Perhaps the most famous climbers to attempt the route were Michael Kennedy and Jeff Lowe, two of America's top mountaineers. In 1977 they reached about 23,000ft after 20 days on the mountain, but were forced to abandon the attempt when a six-day storm trapped them in a snow cave and Lowe became very ill.
Says Kennedy: 'If Jeff had not got sick, so that we feared for his life, we might have made it. We were just a couple of hundred feet from the summit ridge. But we were carrying too much gear. We were trapped in the no man's land between the truly quick alpine quick ascent and the siege methods of the old style assaults on big mountains. We ended up with the worst of both worlds.
'It was such an exciting climb. It's hard to believe that no-one had done it after all these years. It remains one of the world's great unsolved mountaineering routes,' he says.
Whether the 49-year-old Scott and his team will succeed where others have failed is far from certain. Doug Scott is Britain's most accomplished mountaineer with four 8,000m peaks under his belt. Also in the team is Robert Schauer, a film-maker and mountaineer from Austria with five 8,000m peaks to his credit. But it is not necessarily experience on these big mountains that is going to count on this relentless highly technical route.

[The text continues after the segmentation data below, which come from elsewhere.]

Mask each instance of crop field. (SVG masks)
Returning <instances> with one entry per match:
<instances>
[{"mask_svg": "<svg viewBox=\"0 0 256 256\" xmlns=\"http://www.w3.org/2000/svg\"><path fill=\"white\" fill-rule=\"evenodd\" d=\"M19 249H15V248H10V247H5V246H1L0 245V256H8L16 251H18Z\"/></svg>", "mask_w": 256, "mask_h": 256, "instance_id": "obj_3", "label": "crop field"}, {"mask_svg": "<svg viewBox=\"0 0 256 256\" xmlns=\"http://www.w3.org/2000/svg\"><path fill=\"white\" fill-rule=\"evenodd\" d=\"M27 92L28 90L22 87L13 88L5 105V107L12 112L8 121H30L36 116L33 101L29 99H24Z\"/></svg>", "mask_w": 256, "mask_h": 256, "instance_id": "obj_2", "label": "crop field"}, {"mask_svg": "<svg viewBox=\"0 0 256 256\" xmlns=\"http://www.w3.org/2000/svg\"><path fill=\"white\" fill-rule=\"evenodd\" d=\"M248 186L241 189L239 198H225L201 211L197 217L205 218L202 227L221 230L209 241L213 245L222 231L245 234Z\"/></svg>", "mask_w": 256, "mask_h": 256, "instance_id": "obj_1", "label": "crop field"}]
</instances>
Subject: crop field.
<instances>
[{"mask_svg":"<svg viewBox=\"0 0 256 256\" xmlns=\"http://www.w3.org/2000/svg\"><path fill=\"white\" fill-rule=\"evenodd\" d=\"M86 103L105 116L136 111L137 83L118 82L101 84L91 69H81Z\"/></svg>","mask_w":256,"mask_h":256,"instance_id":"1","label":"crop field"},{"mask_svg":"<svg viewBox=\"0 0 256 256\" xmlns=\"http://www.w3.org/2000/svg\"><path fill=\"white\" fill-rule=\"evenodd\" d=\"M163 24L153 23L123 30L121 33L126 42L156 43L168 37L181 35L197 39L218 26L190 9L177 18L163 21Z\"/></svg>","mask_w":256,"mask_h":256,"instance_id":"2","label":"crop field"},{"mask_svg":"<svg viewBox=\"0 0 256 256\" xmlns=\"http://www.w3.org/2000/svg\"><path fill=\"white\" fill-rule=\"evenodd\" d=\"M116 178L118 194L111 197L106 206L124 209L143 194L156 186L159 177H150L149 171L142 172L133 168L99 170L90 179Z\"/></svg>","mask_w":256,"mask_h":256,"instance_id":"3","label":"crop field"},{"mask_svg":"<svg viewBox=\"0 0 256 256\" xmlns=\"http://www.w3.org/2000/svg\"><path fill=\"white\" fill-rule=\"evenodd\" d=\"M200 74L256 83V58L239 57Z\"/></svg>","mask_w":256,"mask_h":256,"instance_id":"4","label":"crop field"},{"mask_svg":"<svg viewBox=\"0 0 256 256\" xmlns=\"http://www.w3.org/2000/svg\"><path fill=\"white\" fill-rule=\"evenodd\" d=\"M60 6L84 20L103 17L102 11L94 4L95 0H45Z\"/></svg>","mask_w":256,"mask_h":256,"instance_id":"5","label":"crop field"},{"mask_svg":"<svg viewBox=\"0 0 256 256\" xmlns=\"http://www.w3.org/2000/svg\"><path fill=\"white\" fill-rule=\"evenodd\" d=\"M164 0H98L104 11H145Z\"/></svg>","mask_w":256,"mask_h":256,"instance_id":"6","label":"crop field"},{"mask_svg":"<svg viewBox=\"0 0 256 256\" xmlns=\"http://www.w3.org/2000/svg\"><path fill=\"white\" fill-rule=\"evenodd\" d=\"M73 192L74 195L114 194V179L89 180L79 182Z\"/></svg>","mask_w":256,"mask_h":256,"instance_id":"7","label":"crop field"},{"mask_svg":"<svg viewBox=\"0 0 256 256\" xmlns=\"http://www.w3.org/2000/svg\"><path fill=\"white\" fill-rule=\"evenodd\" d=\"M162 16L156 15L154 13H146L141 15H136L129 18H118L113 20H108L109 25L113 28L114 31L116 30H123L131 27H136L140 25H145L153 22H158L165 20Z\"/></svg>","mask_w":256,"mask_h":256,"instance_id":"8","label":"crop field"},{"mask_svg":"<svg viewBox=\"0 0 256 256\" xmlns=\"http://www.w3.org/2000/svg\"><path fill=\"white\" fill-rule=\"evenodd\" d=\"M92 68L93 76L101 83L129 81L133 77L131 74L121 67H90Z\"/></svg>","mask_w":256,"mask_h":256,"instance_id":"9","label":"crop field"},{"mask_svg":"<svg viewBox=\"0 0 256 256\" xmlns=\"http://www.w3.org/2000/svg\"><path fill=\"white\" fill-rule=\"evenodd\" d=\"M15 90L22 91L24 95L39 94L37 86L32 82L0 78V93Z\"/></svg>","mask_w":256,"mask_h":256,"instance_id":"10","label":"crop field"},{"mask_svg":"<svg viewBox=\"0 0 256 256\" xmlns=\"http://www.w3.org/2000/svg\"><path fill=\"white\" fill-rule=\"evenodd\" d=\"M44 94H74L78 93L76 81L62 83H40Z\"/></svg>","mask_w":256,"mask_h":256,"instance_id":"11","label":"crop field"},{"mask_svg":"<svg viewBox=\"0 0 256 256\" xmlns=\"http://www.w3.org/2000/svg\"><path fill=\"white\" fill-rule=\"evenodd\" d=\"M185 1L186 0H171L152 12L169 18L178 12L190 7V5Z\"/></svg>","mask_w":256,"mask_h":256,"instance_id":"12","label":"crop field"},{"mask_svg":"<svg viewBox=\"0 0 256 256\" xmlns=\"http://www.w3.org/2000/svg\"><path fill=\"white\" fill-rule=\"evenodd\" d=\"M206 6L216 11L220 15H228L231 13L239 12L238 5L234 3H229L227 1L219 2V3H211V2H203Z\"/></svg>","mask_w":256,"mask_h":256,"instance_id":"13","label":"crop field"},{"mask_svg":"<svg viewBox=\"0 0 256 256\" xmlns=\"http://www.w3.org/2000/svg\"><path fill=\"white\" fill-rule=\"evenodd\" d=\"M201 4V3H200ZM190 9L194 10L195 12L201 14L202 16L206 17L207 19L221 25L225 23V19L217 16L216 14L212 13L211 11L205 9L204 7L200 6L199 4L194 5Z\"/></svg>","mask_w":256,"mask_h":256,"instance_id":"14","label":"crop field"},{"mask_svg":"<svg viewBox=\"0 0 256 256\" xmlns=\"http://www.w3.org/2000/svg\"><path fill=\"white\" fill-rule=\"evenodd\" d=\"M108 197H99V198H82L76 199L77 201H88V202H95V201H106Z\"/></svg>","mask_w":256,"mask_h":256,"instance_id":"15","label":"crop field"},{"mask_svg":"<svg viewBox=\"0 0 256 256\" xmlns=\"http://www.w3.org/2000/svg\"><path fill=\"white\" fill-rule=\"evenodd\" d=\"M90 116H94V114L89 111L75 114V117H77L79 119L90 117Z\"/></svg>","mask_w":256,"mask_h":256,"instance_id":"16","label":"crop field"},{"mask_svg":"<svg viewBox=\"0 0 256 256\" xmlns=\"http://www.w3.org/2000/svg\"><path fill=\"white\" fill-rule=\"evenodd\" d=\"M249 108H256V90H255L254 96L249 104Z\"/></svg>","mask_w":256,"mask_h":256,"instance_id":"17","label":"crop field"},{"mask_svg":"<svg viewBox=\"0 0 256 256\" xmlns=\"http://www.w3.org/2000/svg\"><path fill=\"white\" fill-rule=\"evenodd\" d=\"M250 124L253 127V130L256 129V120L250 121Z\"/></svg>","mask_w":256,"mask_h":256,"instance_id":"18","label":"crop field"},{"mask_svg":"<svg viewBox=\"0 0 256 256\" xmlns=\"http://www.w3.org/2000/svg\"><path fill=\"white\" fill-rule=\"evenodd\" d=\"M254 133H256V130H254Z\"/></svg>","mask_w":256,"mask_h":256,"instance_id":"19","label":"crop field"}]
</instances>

But Scott is a wise old fox. His team may not have the outward show and razzmatazz of the youthful wall-climbing competition brigade, but it packs a depth of commitment to climbing long difficult routes that is not easy to beat.
In addition, the 27 year old Simon Yates, already a legend in mountaineering circles for having been forced to send his friend to almost certain death after a superhuman effort to save him, was invited to join the team at the last minute. He brings a youth and verve to the team that may just prove inspirational.
And if Rick Allen and Sandy Allan get the bit between their teeth, as they recently did on Pumori in Nepal, they are a partnership hard to better. They climbed a new route on the steep ice South Face in six days with five continuous bivouacs and almost no food.
Lastly, friends say Scott's appetite for a big challenge remains undiminished, that he is climbing as well as he ever did, as his fourth attempt to climb Makalu last year shows.
The British Latok expedition is sponsored by Inspectorate - OIS, a member of the Brompton Group of Companies.